This 90-minute documentary is the fifth film about James Ellroy, but it's unlike anything anyone's seen before. Audiences will see the world through Ellroy's eyes, a vision teeming with the victims of the true-life murders that fill his waking nightmares and fuel his fiction. We reconstruct crime scene after crime scene, including his mother's, as we drive with Ellroy at night, relentlessly travelling his personal dark obsessional map of the City of Angels.
Running through the film is a series of meals at Ellroy's favorite restaurant, The Pacific Dining Car (Raymond Chandler's old hangout), where lifer homicide detectives from the LAPD and the Los Angeles Sheriff's Department chew on rare steak and on unsolved murders.
During the feasts, the cops and Ellroy explore both the Black Dahlia case (America's most celebrated unsolved murder) and Ellroy's mother's killing, and then -watched by Nick Nolte (who like several other Hollywood stars knows to drop in on Ellroy's spontaneous crime salons at the Pacific Dining Car) - the Black Dahlia mystery is finally solved, on-screen.
The film follows Ellroy to Las Vegas and Dealey Plaza in Dallas - twin ground zeroes of his "Underworld America" trilogy, which began with AMERICAN TABLOID in 1995. THE COLD SIX THOUSAND is the second volume of the planned trilogy.
We also visit with Ellroy and his wife Helen Knode in their grand Kansas City home, and we even travel with him to search for his mother's family's roots in the tiny, snow-buried cemetery of Tunnel City Wisconsin, population 200 - where he has an entirely unexpected encounter with his long lost remaining family.

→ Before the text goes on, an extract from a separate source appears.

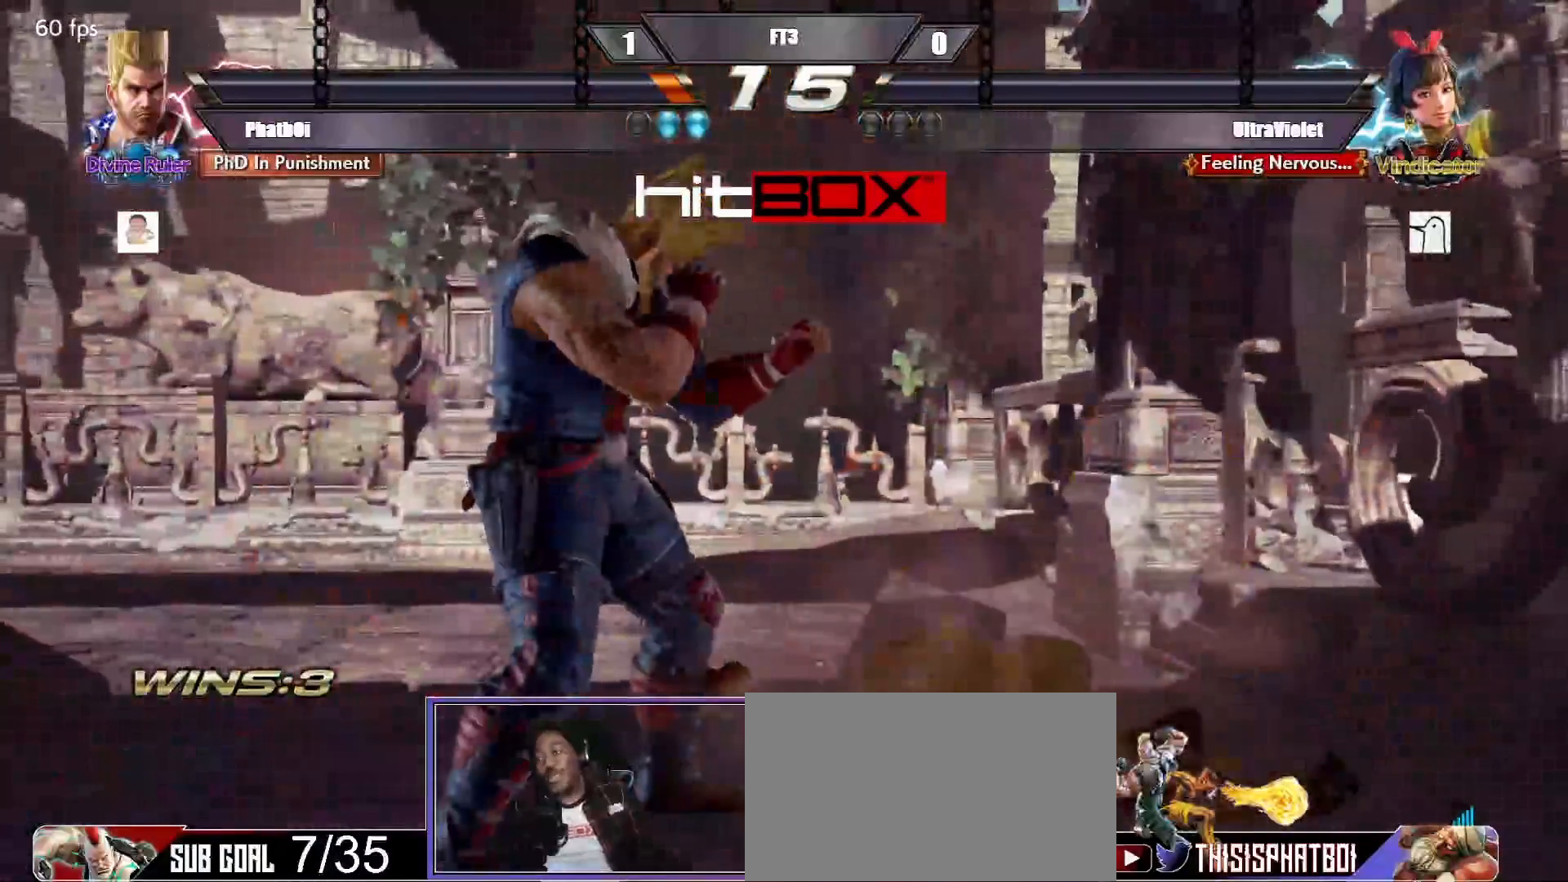
{"buttons": [], "events": []}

All the threads of the film - Ellroy's gonzo public persona, his uncensored language and manic obsessions, his capacity for chilling, raw, visceral brutality coupled with
outrageous black humor, and his unexpected and uncompromising humanity - come together at a rioutous raucous reading in an L.A. bookstore crammed to bursting with his own obsessional fans.
JAMES ELLROY'S FEAST OF DEATH is a noir romp through Ellroy's mind and his landscapes, and a meditation on the war against women, the difference between truth and fact, and what literature is for.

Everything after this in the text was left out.